# Thread: Factoring high number exponents completely

1. ## Factoring high number exponents completely

Hi, I was confused if I was factoring high number exponents completely
For example: x8-22x7+121x6
I just made it into a simple polinomial inside, by doing x6(x2-22x+121)
Then I factored it down to x6(x-11)(x-11) which also equals x6(x-11)2
Is this really factoring it down completely?

Because I did it with other polynomials such as x3+16x2+16x and turned it into x2(x+8)(x+8)
As well with 4x6-12x5+9x4 and factored it down to x4(2x-3)(2x-3)

Am I really factoring it down completely? Because I did this with all my problems, taking out the x with the lowest exponents then turning the ones into the paranthesis into simple polynomials and factoring that instead.

Thanks

2. ## Re: Factoring high number exponents completely

Well, here are a couple of questions that should help you find out. Can you factor $\displaystyle x$ or $\displaystyle x+8$ further? Can you factor $\displaystyle (ax+b)(cx+d)$ in another way?

3. ## Re: Factoring high number exponents completely

Originally Posted by Vlasev
Well, here are a couple of questions that should help you find out. Can you factor $\displaystyle x$ or $\displaystyle x+8$ further? Can you factor $\displaystyle (ax+b)(cx+d)$ in another way?
I'm not sure if I am right, but I don't think you can factor it any further because x is already simplified, as well as x + 8. Also (ax+b)(cx+d) is usually the factored form. These example problems were from my summer Calculus Homework, and it seemed too easy, so I thought I might be doing it too short or wrong.

Thanks for that! I hope that was the right answer!

4. ## Re: Factoring high number exponents completely

You are right, you cannot factor it any further because it is already linear. The polynomials are of this form $\displaystyle a$, $\displaystyle ax+b$, $\displaystyle ax^2+bx+c$, etc, where the powers of $\displaystyle x$ are non-negative integers. If you were to factor $\displaystyle x$, you'd have to factor it as two powers of $\displaystyle x$ with exponents smaller than $\displaystyle 1$, which won't work. Further, $\displaystyle (ax+b)(cx+d)$ is already in factored form when you are working over the real numbers, up to multiplying by constants. The take-home point is that once you've reached linear factors, you know for sure that you are done. Every polynomial over the real numbers can be factored into linear and quadratic terms (this is a theorem). Over the complex numbers, every polynomial can be factored into linear terms.

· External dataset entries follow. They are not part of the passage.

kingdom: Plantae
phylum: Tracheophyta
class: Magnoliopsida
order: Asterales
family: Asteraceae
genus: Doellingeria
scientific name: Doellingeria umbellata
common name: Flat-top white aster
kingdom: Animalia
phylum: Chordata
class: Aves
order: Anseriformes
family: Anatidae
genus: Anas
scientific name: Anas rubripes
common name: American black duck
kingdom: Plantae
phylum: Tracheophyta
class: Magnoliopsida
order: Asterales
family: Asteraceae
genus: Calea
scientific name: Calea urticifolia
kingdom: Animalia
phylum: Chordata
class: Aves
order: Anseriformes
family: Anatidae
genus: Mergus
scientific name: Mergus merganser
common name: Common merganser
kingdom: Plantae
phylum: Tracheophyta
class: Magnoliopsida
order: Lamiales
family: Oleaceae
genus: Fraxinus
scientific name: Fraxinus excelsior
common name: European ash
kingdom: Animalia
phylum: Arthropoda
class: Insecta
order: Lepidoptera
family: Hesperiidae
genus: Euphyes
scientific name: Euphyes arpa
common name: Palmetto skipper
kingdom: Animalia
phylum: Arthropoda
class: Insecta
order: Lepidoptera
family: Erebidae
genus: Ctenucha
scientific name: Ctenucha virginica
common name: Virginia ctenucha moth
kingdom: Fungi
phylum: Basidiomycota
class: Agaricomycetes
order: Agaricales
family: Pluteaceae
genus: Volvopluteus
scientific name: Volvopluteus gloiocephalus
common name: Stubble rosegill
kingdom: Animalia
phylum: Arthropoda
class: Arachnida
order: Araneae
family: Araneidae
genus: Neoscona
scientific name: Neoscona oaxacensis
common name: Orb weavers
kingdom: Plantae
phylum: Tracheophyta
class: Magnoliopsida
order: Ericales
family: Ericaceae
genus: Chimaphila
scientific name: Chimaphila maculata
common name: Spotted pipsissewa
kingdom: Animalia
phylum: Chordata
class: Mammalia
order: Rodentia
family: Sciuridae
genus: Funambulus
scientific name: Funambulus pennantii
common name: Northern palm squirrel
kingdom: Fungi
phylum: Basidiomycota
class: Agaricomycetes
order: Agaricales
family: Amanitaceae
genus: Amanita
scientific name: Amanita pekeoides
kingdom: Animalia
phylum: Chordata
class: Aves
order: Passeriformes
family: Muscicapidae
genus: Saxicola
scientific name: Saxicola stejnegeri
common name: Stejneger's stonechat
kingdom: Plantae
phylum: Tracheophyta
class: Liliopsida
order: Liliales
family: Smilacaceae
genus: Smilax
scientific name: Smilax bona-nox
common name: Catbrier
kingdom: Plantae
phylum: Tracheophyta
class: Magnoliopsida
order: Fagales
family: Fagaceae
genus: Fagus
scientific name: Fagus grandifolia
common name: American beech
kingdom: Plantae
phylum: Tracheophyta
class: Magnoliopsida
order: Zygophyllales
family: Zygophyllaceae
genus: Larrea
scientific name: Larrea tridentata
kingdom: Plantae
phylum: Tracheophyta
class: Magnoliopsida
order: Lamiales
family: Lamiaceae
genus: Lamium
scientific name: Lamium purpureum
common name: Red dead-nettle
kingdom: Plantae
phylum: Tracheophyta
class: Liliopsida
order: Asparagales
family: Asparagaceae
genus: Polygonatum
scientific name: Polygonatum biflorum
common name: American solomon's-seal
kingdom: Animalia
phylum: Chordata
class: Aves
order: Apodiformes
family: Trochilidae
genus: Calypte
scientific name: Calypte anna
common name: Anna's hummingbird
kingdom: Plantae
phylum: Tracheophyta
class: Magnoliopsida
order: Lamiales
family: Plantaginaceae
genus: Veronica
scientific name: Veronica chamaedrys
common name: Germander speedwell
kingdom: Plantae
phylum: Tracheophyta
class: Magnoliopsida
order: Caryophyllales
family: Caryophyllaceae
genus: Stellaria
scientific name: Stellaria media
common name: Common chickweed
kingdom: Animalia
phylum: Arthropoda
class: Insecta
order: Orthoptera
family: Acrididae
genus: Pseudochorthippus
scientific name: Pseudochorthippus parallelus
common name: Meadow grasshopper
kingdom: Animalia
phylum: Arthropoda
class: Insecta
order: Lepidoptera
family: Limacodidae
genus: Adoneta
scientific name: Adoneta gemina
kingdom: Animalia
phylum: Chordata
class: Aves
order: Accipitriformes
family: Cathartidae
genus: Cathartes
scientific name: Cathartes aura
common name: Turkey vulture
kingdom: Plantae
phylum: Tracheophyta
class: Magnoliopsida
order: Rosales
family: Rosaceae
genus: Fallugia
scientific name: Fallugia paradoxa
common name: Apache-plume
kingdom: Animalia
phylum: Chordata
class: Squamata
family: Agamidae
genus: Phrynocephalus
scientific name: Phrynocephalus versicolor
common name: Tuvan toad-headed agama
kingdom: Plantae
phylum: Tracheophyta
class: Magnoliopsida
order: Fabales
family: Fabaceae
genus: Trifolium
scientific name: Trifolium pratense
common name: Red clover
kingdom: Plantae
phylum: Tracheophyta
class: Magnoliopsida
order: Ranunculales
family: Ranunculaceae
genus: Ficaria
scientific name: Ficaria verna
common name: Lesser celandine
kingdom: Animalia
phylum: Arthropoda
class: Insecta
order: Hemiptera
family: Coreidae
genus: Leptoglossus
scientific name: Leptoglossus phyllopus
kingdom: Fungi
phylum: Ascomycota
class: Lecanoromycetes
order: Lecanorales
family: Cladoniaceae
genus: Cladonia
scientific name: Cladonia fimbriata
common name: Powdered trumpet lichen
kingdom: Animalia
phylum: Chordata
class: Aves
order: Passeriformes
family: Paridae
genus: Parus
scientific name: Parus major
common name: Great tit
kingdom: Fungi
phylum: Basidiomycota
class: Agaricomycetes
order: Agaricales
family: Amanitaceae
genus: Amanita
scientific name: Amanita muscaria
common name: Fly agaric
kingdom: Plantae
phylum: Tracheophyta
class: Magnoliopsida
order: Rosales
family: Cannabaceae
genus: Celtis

Now, just for interest, here is a little proof. To make this easier to prove, factor $\displaystyle (ax+b)(cx+d)$ like this

$\displaystyle ac(x+b/a)(x+d/c)$

This is essentially the same factorization.

Take $\displaystyle (x+a)(x+b)$. Suppose for a contradiction that you can factor it in another way $\displaystyle (x+c)(x+d)$. You obviously don't want to have $\displaystyle a = c$ or $\displaystyle a = d$ because this is essentially the same factorization then. Then you must have that

$\displaystyle (x+a)(x+b) = (x+c)(x+d)$

$\displaystyle x^2+(a+b)x+ab = x^2+(c+d)x+cd$

These better be the same polynomials. That is, the coefficients must match

$\displaystyle a+b = c + d, ab = cd$

From the first equation, you have $\displaystyle b = c + d - a$. Substitute this in the second equation

$\displaystyle a(c+d-a) = cd$
$\displaystyle -a^2 + (c+d)a - cd = 0$
$\displaystyle a^2 - (c+d)a +cd = 0$

Solving this gives you that $\displaystyle a = c$ or $\displaystyle a = d$. This is what happens in the real numbers. If you ever study ring theory, you will see that in some rings that are not unique factorization domains, you can actually factor some polynomials in more than one way.